> QUOTED TEXT
CNN’s Jake Tapper Slams Trump and CBS in Blistering Video Essay Comparing Colbert to Murdered Priest
CNN anchor Jake Tapper hammered CBS and President Donald Trump in a video essay comparing the cancellation of Stephen Colbert’s Late Show with the murder of a 12th-century priest.
The Late Show will end its run next week, a cancellation that was announced last year just days after Colbert made a particularly harsh criticism of CBS and Trump.
On Thursday’s edition of CNN’s The Lead, Tapper connected the dots using Archbishop Thomas Becket as an analogy, and wondered if future presidents will use the same kind of pressure to torpedo the likes of Joe Rogan:
COMEY: Again, those words are not in order. It rings in my ear as kind of, “Will no one rid me of this meddlesome priest?”
(END VIDEO CLIP)
TAPPER: “Will no one rid me of this meddlesome priest?” Comey referring there to the folklore about King Henry II. In the 12th century, King Henry voiced frustration with the Archbishop of Canterbury, Thomas Becket, who had excommunicated bishops who defied church law, as depicted in the 1964 film, Beckett.
(BEGIN VIDEO CLIP)
UNIDENTIFIED MALE: Will no one rid me of this meddlesome priest?
(END VIDEO CLIP)

> PROBLEMS TO SOLVE
a - In the article about Jake Tapper's video essay, on which CNN program did Tapper draw the comparison to Thomas Becket?
b - Extract the part of the article about Jake Tapper's video essay from "The Late Show" up to and including "(BEGIN VIDEO CLIP)".
c - Extend the article about Jake Tapper's video essay on the Colbert cancellation, picking up after its final line.

> DATASET ENTRIES
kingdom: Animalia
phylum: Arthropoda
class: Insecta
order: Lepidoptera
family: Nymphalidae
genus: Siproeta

...

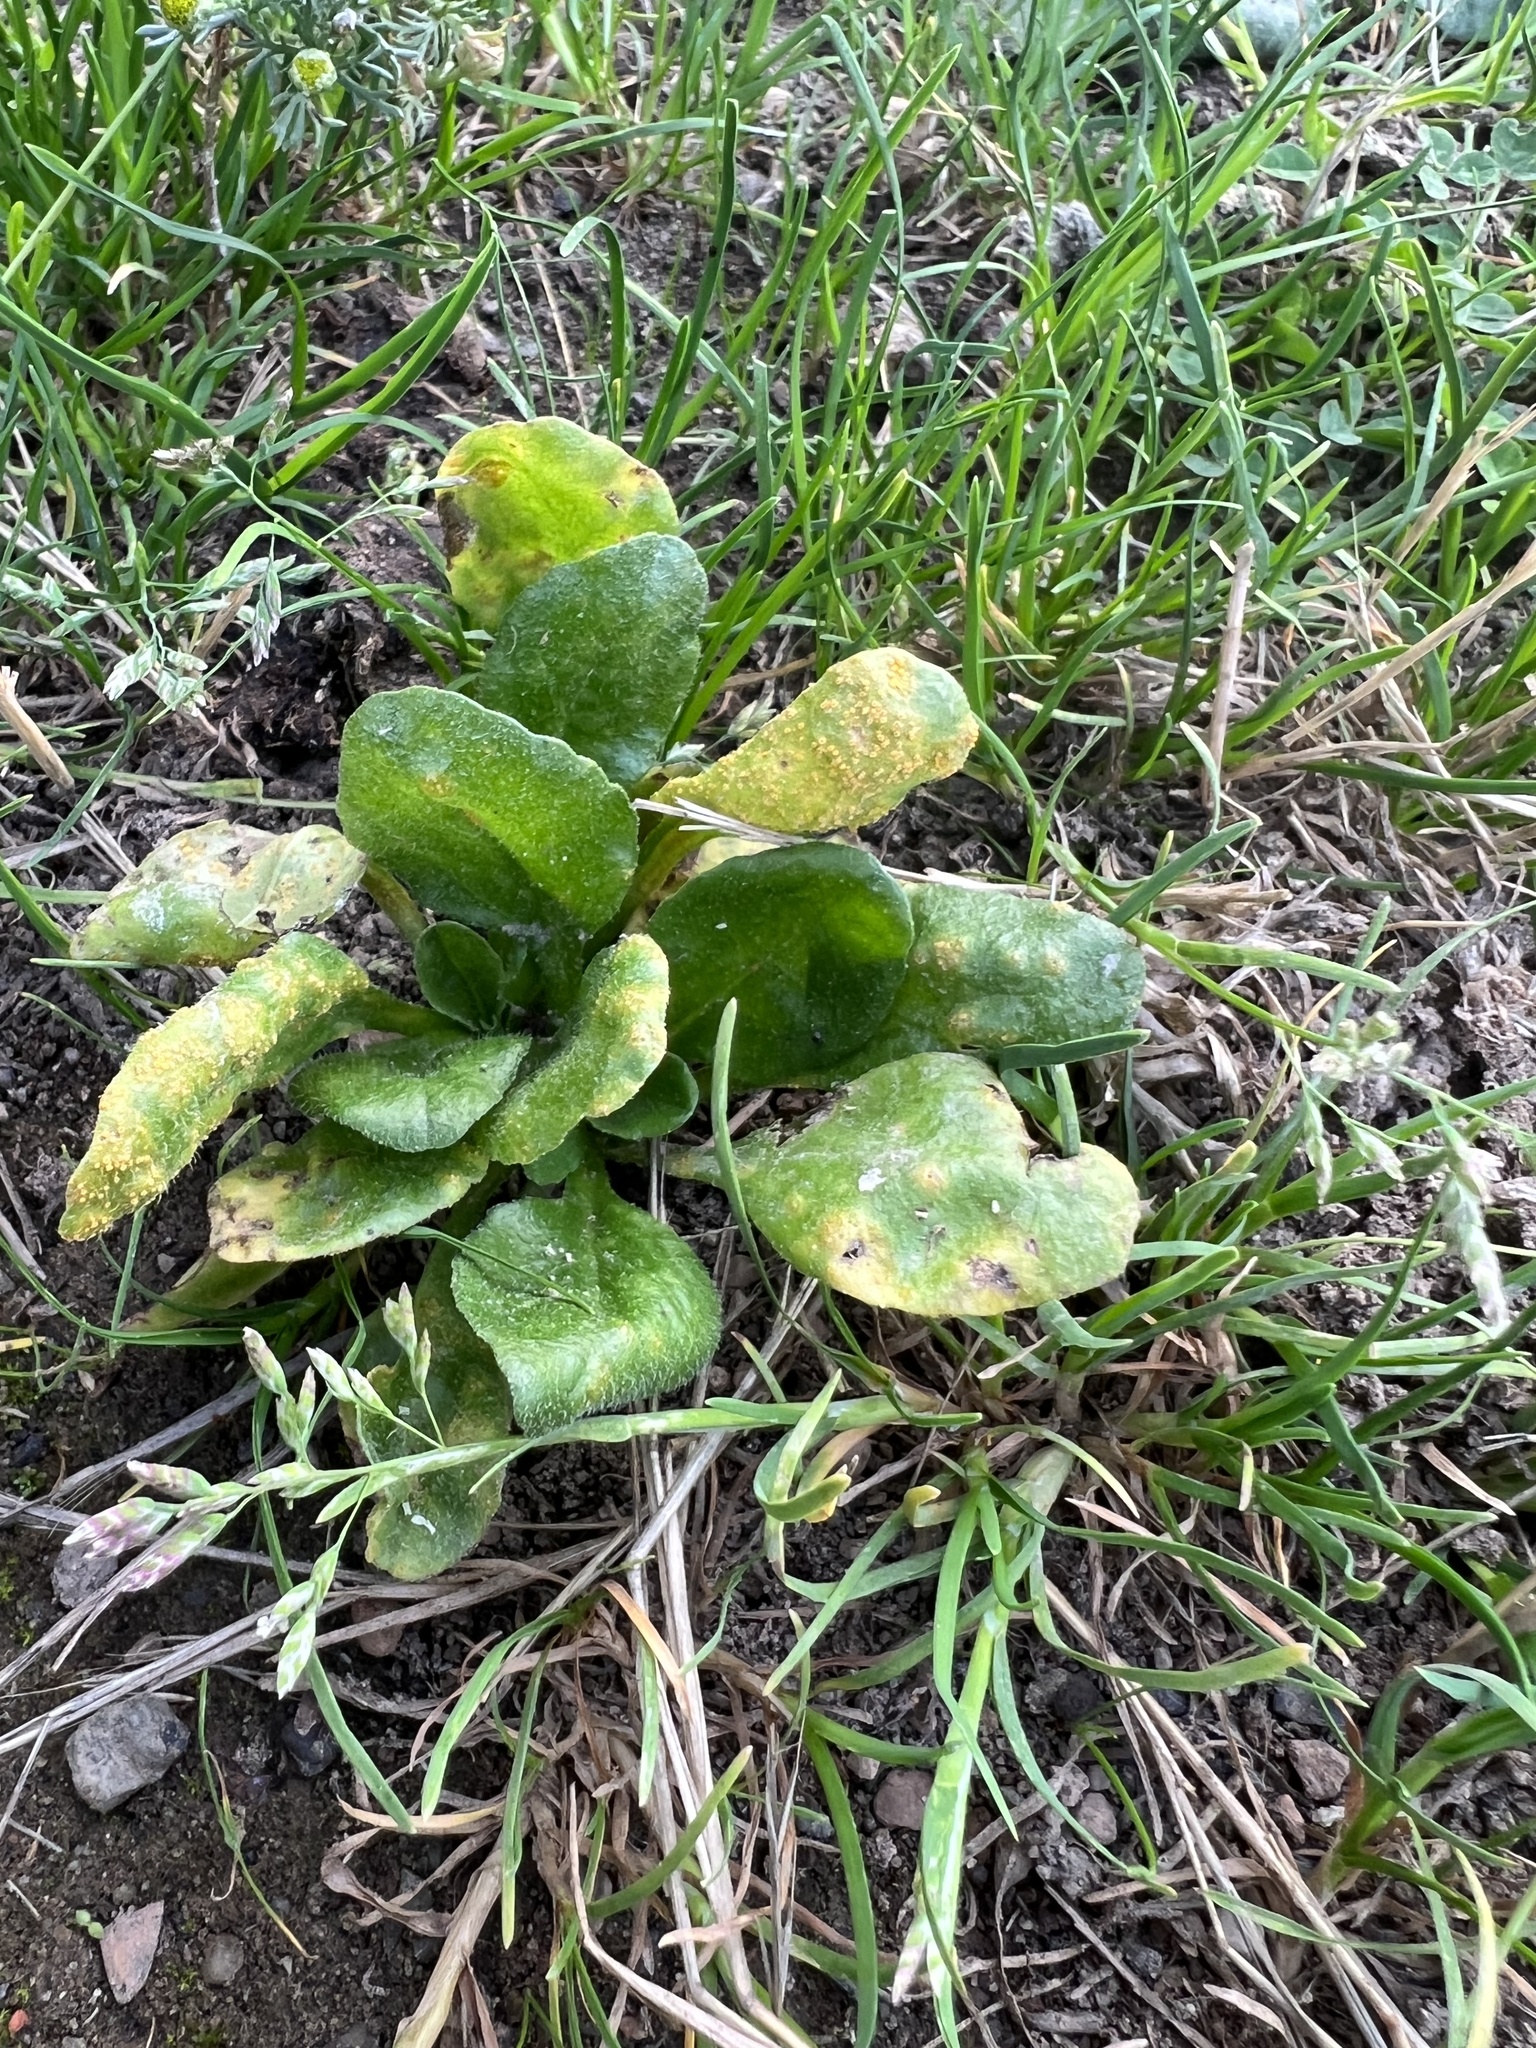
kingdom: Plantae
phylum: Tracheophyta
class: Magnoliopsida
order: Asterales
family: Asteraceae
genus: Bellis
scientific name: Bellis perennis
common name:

> IN RESPONSE
a - The Lead

b -
The Late Show will end its run next week, a cancellation that was announced last year just days after Colbert made a particularly harsh criticism of CBS and Trump.
On Thursday’s edition of CNN’s The Lead, Tapper connected the dots using Archbishop Thomas Becket as an analogy, and wondered if future presidents will use the same kind of pressure to torpedo the likes of Joe Rogan:
COMEY: Again, those words are not in order. It rings in my ear as kind of, “Will no one rid me of this meddlesome priest?”
(END VIDEO CLIP)
TAPPER: “Will no one rid me of this meddlesome priest?” Comey referring there to the folklore about King Henry II. In the 12th century, King Henry voiced frustration with the Archbishop of Canterbury, Thomas Becket, who had excommunicated bishops who defied church law, as depicted in the 1964 film, Beckett.
(BEGIN VIDEO CLIP)

c -
TAPPER: Will no one rid me of this meddlesome priest? And shortly thereafter, assassins came and killed the archbishop. The phrase has come to represent what happens when leaders want immoral actions carried on their behalf. But they also want plausible deniability. Now, there’s no evidence that President Trump, who has long railed against Stephen Colbert and other late night comedians who mock him, no evidence that he demanded that Colbert be fired or his show canceled. The final episode of the Colbert show airs in one week, next Thursday, May 21st.
Nor, as King Henry demonstrates, does there need to be a direct order. The people who ran Paramount, CBS’s mothership at the time that the cancellation was announced last July, Paramount at the time led by Shari Redstone, they were trying to get the Trump administration to approve a merger that would allow Shari Redstone and her team to sell the company to Skydance and they would all make a lot of money. I should note that since then, Skydance has taken over Paramount and the company right now is going through the regulatory process to take over CNN and its parent company, Warner Brothers Discovery.
But in any case, it was in the midst of the CBS Paramount merger last summer when Redstone and her company decided, quite surprisingly, to cancel The Late Show with Stephen Colbert. They attributed the decision to economic reasons. They denied that it was political. Now, it is absolutely true that the economics of late night television have been challenging for quite some time due to a variety of factors including more streaming competition, declining advertising dollars, and on and on. Conan O’Brien’s late night show is no more.
Ditto, the CBS comedy show that used to run after Colbert. But I also want you to consider this calendar. July 1st, 2025, it is announced that Paramount agreed to pay Donald Trump $16 million to settle his lawsuit against CBS alleging unfair editing by CBS of a Kamala Harris interview on 60 Minutes. It’s a lawsuit that few, if any respected legal experts thought had any merit. That’s July 1st. July 14th, Colbert says this.
(BEGIN VIDEO CLIP)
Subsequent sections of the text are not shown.